La conscience tangible des Études conviviales

Jamilah Sabur, Voicing Another Spirit, Seances for the Living. Galerie SBC, Montreal, Belgo. Credit: Clara Lacasse, 2018.

Dans un moment où la ligne entre artistes et commissaires se fait plus mince, les tensions en découlant se font plus fortes. On parle de hiérarchie entre le rôle du commissaire et le positionnement de l’artiste; on s’interroge sur la pertinence d’un tierce partie de mettre des œuvres et des artistes ensemble afin d’exposer une idée; on questionne à qui appartient le don sacrosaint de la création artistique. Ces tensions, amène néanmoins des réflexions quant aux solutions de collaboration entre artistes et commissaires : quelles nouvelles avenues peuvent être empruntées afin que commissaires et artistes puissent travailler de concert, et non l’un pour l’autre? Est-il vraiment possible pour commissaire et artiste d’œuvrer conjointement, plutôt que d’être au service de leur pratique respective?

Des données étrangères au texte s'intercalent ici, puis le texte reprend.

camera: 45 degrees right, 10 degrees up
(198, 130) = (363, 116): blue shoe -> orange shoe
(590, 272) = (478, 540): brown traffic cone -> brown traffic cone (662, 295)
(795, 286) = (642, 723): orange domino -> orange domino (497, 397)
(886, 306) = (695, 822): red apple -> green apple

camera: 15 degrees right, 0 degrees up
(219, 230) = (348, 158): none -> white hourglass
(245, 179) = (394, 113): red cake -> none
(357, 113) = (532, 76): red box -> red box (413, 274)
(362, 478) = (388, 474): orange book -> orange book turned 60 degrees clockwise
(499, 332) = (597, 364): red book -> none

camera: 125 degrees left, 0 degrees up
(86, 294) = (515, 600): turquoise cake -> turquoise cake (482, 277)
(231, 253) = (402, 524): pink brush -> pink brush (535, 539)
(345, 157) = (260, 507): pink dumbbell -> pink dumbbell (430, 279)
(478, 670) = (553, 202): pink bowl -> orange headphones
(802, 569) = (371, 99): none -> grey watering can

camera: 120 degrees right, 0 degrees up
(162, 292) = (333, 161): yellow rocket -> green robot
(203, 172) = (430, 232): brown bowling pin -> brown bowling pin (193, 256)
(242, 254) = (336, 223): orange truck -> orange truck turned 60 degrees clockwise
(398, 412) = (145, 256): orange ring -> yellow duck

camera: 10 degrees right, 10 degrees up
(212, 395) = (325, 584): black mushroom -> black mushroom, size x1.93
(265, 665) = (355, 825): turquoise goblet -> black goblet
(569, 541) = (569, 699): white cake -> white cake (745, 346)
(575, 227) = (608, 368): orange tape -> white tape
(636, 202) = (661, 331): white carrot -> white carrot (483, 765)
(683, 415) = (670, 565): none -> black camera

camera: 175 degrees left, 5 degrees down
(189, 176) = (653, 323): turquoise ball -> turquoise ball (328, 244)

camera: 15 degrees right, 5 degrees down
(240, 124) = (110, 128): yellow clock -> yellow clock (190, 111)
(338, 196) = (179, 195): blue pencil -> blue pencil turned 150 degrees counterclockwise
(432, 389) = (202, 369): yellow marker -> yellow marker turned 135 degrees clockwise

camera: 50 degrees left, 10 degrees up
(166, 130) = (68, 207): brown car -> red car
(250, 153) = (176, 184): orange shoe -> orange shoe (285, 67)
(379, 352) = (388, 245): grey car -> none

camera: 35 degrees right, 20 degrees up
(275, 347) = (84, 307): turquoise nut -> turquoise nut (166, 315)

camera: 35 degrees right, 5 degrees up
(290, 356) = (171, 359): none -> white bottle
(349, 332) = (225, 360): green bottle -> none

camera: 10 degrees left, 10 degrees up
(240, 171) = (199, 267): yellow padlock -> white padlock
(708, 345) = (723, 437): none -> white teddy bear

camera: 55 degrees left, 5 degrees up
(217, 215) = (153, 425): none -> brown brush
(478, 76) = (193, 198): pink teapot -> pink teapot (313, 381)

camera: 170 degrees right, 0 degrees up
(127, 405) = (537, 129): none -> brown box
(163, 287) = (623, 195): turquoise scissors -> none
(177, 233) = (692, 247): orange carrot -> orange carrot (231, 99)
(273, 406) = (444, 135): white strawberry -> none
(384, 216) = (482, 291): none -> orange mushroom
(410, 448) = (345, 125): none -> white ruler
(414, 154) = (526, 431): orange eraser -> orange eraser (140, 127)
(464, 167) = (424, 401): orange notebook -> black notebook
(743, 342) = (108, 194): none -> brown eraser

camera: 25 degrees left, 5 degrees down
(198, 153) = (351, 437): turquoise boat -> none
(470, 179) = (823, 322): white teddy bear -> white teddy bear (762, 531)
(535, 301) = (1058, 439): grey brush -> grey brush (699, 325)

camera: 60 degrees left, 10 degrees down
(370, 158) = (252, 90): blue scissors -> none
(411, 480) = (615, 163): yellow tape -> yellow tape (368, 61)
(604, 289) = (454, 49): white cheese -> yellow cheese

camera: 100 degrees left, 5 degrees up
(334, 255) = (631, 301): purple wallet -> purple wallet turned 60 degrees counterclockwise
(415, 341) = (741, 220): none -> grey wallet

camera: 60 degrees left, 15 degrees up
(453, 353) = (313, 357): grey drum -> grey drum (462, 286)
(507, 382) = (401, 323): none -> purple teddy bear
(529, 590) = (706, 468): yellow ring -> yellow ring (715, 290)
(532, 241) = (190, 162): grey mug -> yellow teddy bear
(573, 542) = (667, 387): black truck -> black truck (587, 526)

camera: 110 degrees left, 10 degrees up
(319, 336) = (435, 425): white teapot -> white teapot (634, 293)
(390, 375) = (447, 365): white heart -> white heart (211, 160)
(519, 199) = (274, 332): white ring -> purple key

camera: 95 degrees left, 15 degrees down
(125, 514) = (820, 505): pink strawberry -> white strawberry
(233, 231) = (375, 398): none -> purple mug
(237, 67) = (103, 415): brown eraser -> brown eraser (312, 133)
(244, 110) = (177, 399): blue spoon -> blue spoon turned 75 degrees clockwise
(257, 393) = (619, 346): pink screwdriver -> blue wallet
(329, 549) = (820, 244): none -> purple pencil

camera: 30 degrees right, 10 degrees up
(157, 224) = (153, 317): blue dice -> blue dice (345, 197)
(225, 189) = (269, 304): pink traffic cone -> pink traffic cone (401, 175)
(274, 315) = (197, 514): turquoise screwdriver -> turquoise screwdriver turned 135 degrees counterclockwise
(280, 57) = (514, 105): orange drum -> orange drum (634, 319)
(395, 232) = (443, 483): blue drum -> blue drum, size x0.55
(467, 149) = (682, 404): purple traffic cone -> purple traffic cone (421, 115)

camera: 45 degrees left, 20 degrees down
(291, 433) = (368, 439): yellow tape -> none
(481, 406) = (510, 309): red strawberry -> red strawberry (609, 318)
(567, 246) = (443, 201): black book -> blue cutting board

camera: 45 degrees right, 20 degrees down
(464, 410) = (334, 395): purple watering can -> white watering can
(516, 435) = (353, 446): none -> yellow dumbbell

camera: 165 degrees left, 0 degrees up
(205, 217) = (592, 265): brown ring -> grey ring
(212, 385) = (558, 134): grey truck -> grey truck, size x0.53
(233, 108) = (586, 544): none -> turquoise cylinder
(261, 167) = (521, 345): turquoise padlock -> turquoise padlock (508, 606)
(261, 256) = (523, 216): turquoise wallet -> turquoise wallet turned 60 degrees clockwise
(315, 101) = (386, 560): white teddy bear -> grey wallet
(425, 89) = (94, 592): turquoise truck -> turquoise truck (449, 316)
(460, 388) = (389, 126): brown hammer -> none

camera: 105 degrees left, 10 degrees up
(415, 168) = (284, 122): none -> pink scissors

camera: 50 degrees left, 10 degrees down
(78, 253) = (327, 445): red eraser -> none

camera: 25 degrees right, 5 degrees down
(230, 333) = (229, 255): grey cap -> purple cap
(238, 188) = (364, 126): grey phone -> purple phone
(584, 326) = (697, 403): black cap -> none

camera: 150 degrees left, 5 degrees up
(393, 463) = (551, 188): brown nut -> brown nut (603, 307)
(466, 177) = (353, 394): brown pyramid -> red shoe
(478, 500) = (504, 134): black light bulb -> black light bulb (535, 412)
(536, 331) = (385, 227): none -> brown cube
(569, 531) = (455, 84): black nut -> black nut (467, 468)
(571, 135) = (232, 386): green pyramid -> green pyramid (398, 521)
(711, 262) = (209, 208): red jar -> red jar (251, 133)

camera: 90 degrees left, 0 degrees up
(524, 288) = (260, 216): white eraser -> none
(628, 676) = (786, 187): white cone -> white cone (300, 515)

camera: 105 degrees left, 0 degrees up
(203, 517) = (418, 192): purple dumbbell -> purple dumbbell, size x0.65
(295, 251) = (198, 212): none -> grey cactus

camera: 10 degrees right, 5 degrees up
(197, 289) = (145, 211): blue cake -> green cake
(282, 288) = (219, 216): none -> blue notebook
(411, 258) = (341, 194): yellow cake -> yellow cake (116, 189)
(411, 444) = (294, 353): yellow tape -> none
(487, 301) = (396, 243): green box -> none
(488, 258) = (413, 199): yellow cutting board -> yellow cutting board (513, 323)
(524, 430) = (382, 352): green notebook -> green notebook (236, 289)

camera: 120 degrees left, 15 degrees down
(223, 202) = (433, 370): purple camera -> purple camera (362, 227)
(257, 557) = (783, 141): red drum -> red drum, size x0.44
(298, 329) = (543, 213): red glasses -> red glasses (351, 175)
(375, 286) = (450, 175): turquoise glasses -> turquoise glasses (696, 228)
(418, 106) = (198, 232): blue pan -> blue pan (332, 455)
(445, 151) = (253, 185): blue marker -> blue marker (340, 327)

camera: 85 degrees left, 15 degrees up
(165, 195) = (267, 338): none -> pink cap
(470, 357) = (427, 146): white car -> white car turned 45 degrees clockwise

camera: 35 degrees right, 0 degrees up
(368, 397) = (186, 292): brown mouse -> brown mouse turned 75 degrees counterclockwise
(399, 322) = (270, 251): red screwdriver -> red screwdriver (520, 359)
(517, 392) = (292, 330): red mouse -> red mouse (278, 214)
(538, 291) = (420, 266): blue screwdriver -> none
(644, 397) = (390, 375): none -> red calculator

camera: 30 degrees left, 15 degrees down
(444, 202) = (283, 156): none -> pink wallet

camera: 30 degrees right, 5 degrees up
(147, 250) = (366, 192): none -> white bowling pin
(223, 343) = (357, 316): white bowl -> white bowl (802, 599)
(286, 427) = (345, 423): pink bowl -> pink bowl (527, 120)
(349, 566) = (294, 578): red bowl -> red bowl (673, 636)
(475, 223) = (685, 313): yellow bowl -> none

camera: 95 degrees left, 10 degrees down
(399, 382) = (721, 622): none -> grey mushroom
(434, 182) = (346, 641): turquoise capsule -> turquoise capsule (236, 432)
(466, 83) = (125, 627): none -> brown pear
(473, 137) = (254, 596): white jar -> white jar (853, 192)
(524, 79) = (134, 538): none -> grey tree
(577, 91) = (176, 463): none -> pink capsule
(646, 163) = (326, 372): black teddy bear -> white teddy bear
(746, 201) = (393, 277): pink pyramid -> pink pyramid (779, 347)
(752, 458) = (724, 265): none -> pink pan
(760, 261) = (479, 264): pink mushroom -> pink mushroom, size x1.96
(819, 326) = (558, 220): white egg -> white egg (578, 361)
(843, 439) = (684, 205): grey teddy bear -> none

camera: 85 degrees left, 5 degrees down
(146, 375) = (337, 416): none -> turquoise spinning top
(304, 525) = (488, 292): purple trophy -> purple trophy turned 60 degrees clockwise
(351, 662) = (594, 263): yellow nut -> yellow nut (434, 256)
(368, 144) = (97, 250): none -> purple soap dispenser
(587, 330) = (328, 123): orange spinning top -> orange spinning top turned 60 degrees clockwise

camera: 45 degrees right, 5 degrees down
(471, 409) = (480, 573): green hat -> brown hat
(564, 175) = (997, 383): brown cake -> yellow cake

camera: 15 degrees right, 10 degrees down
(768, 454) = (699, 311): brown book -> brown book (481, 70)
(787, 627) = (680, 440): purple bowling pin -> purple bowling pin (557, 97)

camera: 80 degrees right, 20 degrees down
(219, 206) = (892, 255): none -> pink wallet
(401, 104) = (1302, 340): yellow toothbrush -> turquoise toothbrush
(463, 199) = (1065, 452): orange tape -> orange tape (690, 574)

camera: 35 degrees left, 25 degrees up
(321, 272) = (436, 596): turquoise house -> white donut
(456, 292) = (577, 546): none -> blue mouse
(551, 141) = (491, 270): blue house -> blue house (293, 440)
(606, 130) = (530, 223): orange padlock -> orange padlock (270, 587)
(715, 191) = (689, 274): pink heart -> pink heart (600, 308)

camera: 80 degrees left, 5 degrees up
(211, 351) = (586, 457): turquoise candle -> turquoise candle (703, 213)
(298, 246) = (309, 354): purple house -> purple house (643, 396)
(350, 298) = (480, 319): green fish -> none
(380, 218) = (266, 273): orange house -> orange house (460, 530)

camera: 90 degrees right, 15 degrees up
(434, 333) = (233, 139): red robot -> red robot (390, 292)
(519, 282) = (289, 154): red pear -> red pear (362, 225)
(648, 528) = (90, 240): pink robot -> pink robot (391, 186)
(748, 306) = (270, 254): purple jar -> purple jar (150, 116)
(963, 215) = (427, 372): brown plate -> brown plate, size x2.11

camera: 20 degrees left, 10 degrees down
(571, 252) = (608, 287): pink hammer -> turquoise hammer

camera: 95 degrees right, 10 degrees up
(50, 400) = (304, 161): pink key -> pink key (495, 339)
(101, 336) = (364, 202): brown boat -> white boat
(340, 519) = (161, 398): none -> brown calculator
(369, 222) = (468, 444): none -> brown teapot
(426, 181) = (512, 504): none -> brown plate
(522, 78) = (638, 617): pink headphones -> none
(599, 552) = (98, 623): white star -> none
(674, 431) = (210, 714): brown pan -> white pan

L’essai de création artistique Études conviviales peut être perçu comme une tentative de réponse à ces questions. Présentée à la Galerie SBC en été 2018, ce projet faisait office de version physique des idées précédemment soulevées par les commissaires Sophie Le-Phat Ho et Ronald Rose-Antoinette dans le numéro de MICE magazine qu’ils ont co-édités. La recherche de techniques, de rituels et d’hauntologie pour re/donner voix aux fantômes de nos ancêtres s’est matérialisée à SBC par le travail de cinq artistes, qui se succédaient par la présentation de séances. Les commissaires ont organisé des discussions, rituels, et rencontres (virtuelles et physiques) avec les artistes afin que le résultat final non seulement sous-tend mais infiltre les séances des autres. Il restait dans la galerie des traces du travail des artistes et des commissaires.

Nasrin Himada (Pour de nombreux retours, partie 2 et 3) a proposé des parties de son projet For Many Returns. Sa lecture performative offrait des scènes de rêves éveillés; la trace laissée lorsqu’elle n’était plus une participante physique du projet était un bouquet de pivoine blanche, offert en cadeau à l’artiste. Un coin intime avec tapis entouré d’instruments de musique (bol tibétain, cloches, maracas) était la trace laissée par Mariana Marcassa (Voicing Another Spirit) : à travers des massages, de la méditation chantée, des parfums d’huile essentiel et d’herbes, elle créait une cartographie vers les ancêtres. Dès qu’on entrait à la SBC, les traces de la performance d’Annie Wong (Chant of 21) était visible : Wong explorait des pratiques de cultes ancestraux chinois, une variation performée d’une exploration écrite et photographique déjà en cours. La performance de Jamilah Sabur (Magueyes, Carathagène, 120 intervalles) était une gestuelle de la mer des Caraïbes; celle-ci émet un son mystérieux due à une grande vague, l’onde de Rossby, qui a 120 cycles, marquée par Jamilah au mur de la galerie par 120 ondulations. Face aux ondulations de Jamilah, se trouvait une grande table de réunion pleine de cartes de tarot, trace de la lecture poéthique de Denise Ferreira Da Silva. Cette lecture fut conçue pour décentrer le soi par le biais d’outils de guérison tel le reiki et l’astrologie.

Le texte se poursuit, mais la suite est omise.